*Stored data entries*
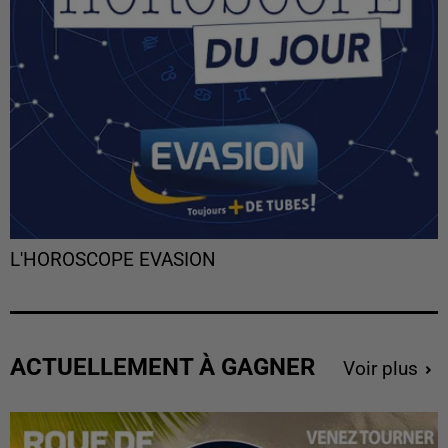
L'HOROSCOPE EVASION
ACTUELLEMENT À GAGNER
Voir plus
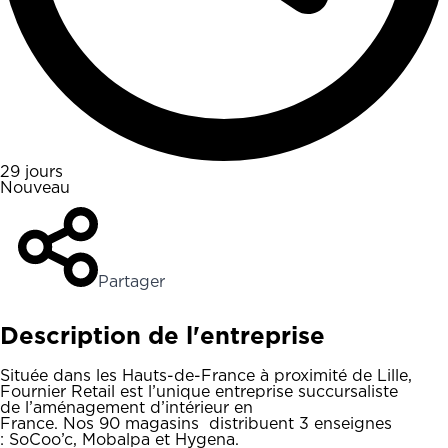
29 jours
Nouveau
Partager
Description de l'entreprise
Située dans les Hauts-de-France à proximité de Lille,
Fournier Retail est l’unique entreprise succursaliste
de l’aménagement d’intérieur en
France. Nos 90 magasins distribuent 3 enseignes
: SoCoo’c, Mobalpa et Hygena.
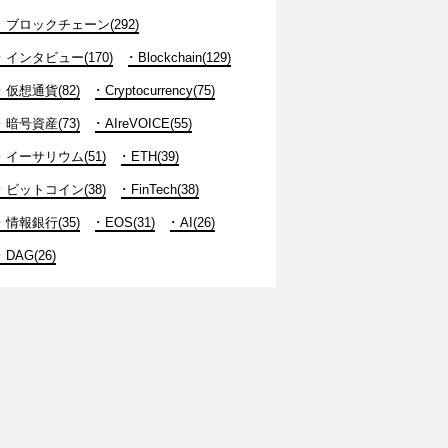
ブロックチェーン(292)
インタビュー(170)
Blockchain(129)
仮想通貨(82)
Cryptocurrency(75)
暗号資産(73)
AIreVOICE(55)
イーサリウム(51)
ETH(39)
ビットコイン(38)
FinTech(38)
情報銀行(35)
EOS(31)
AI(26)
DAG(26)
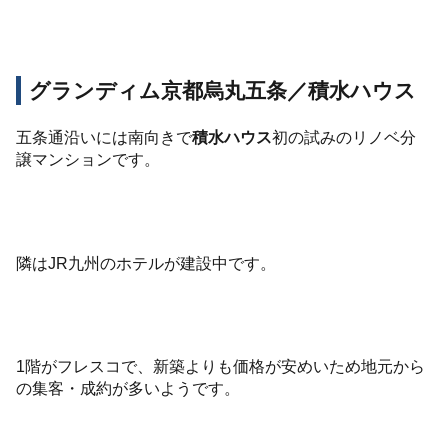
グランディム京都烏丸五条／積水ハウス
五条通沿いには南向きで
積水ハウス
初の試みのリノベ分
譲マンションです。
隣はJR九州のホテルが建設中です。
1階がフレスコで、新築よりも価格が安めいため地元から
の集客・成約が多いようです。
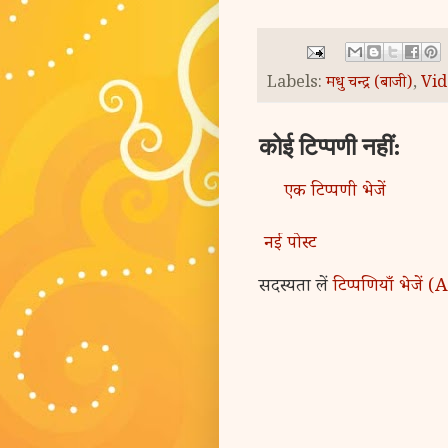
Labels:
मधु चन्द्र (बाजी)
,
Vid
कोई टिप्पणी नहीं:
एक टिप्पणी भेजें
नई पोस्ट
सदस्यता लें
टिप्पणियाँ भेजें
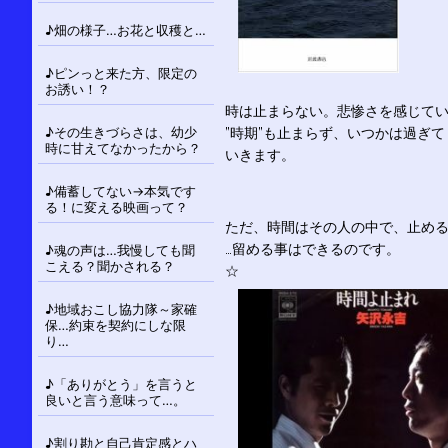
♪畑の様子…お花と収穫と…
♪ピンっと来た方、限定の
お誘い！？
時は止まらない。悲惨さを感じて
♪その生きづらさは、幼少
”時期”も止まらず、いつかは過ぎて
時に甘えてなかったから？
いきます。
♪備蓄してない→本気です
る！に変える映画って？
ただ、時間はその人の中で、止める
…留める事はできるのです。
♪魂の声は…我慢しても聞
こえる？聞かされる？
☆
♪地域おこし協力隊～家確
保…約束を契約にしな限
り…
♪「ありがとう」を言うと
良いと言う意味って…。
♪割り勘と自己肯定感とハ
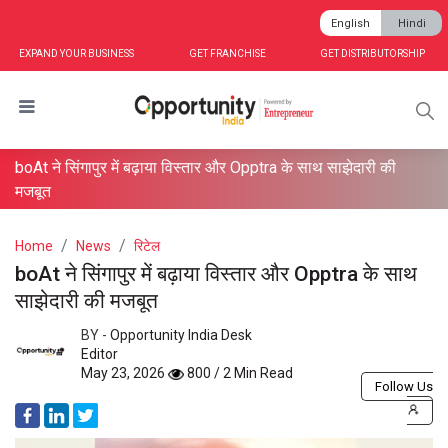
English
Hindi
EXPAND YOUR BUSINESS
GET FRANCHISE
GET DISTRIBUTORSHIP
boAt ने सिंगापुर में बढ़ाया विस्तार और Opptra के साथ साझेदारी की
मजबूत
Home
News
रिटेल
boAt ने सिंगापुर में बढ़ाया विस्तार और Opptra के साथ
साझेदारी की मजबूत
BY -
Opportunity India Desk
Editor
May 23, 2026
800 / 2 Min Read
Follow Us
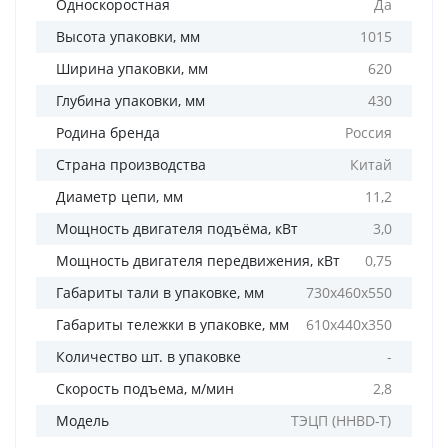
Односкоростная
Да
Высота упаковки, мм
1015
Ширина упаковки, мм
620
Глубина упаковки, мм
430
Родина бренда
Россия
Страна производства
Китай
Диаметр цепи, мм
11,2
Мощность двигателя подъёма, кВт
3,0
Мощность двигателя передвижения, кВт
0,75
Габариты тали в упаковке, мм
730х460х550
Габариты тележки в упаковке, мм
610х440х350
Количество шт. в упаковке
-
Скорость подъема, м/мин
2,8
Модель
ТЭЦП (HHBD-T)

*WHAT YOU WILL DO*
Leave the pictures out and print the records above exactly as they stand.

*RESPONSE TO THIS TASK*
L'HOROSCOPE EVASION
ACTUELLEMENT À GAGNER
Voir plus
29 jours
Nouveau
Partager
Description de l'entreprise
Située dans les Hauts-de-France à proximité de Lille,
Fournier Retail est l’unique entreprise succursaliste
de l’aménagement d’intérieur en
France. Nos 90 magasins distribuent 3 enseignes
: SoCoo’c, Mobalpa et Hygena.
ブロックチェーン(292)
インタビュー(170)
Blockchain(129)
仮想通貨(82)
Cryptocurrency(75)
暗号資産(73)
AIreVOICE(55)
イーサリウム(51)
ETH(39)
ビットコイン(38)
FinTech(38)
情報銀行(35)
EOS(31)
AI(26)
DAG(26)
グランディム京都烏丸五条／積水ハウス
五条通沿いには南向きで
積水ハウス
初の試みのリノベ分
譲マンションです。
隣はJR九州のホテルが建設中です。
1階がフレスコで、新築よりも価格が安めいため地元から
の集客・成約が多いようです。
Labels:
मधु चन्द्र (बाजी)
,
Vid
कोई टिप्पणी नहीं:
एक टिप्पणी भेजें
नई पोस्ट
सदस्यता लें
टिप्पणियाँ भेजें
♪畑の様子…お花と収穫と…
♪ピンっと来た方、限定の
お誘い！？
時は止まらない。悲惨さを感じて
♪その生きづらさは、幼少
”時期”も止まらず、いつかは過ぎて
時に甘えてなかったから？
いきます。
♪備蓄してない→本気です
る！に変える映画って？
ただ、時間はその人の中で、止める
…留める事はできるのです。
♪魂の声は…我慢しても聞
こえる？聞かされる？
☆
♪地域おこし協力隊～家確
保…約束を契約にしな限
り…
♪「ありがとう」を言うと
良いと言う意味って…。
♪割り勘と自己肯定感とハ
English
Hindi
EXPAND YOUR BUSINESS
GET FRANCHISE
GET DISTRIBUTORSHIP
boAt ने सिंगापुर में बढ़ाया विस्तार और Opptra के साथ साझेदारी की
मजबूत
Home
News
रिटेल
boAt ने सिंगापुर में बढ़ाया विस्तार और Opptra के साथ
साझेदारी की मजबूत
BY -
Opportunity India Desk
Editor
May 23, 2026
800 / 2 Min Read
Follow Us
Односкоростная
Да
Высота упаковки, мм
1015
Ширина упаковки, мм
620
Глубина упаковки, мм
430
Родина бренда
Россия
Страна производства
Китай
Диаметр цепи, мм
11,2
Мощность двигателя подъёма, кВт
3,0
Мощность двигателя передвижения, кВт
0,75
Габариты тали в упаковке, мм
730х460х550
Габариты тележки в упаковке, мм
610х440х350
Количество шт. в упаковке
-
Скорость подъема, м/мин
2,8
Модель
ТЭЦП (HHBD-T)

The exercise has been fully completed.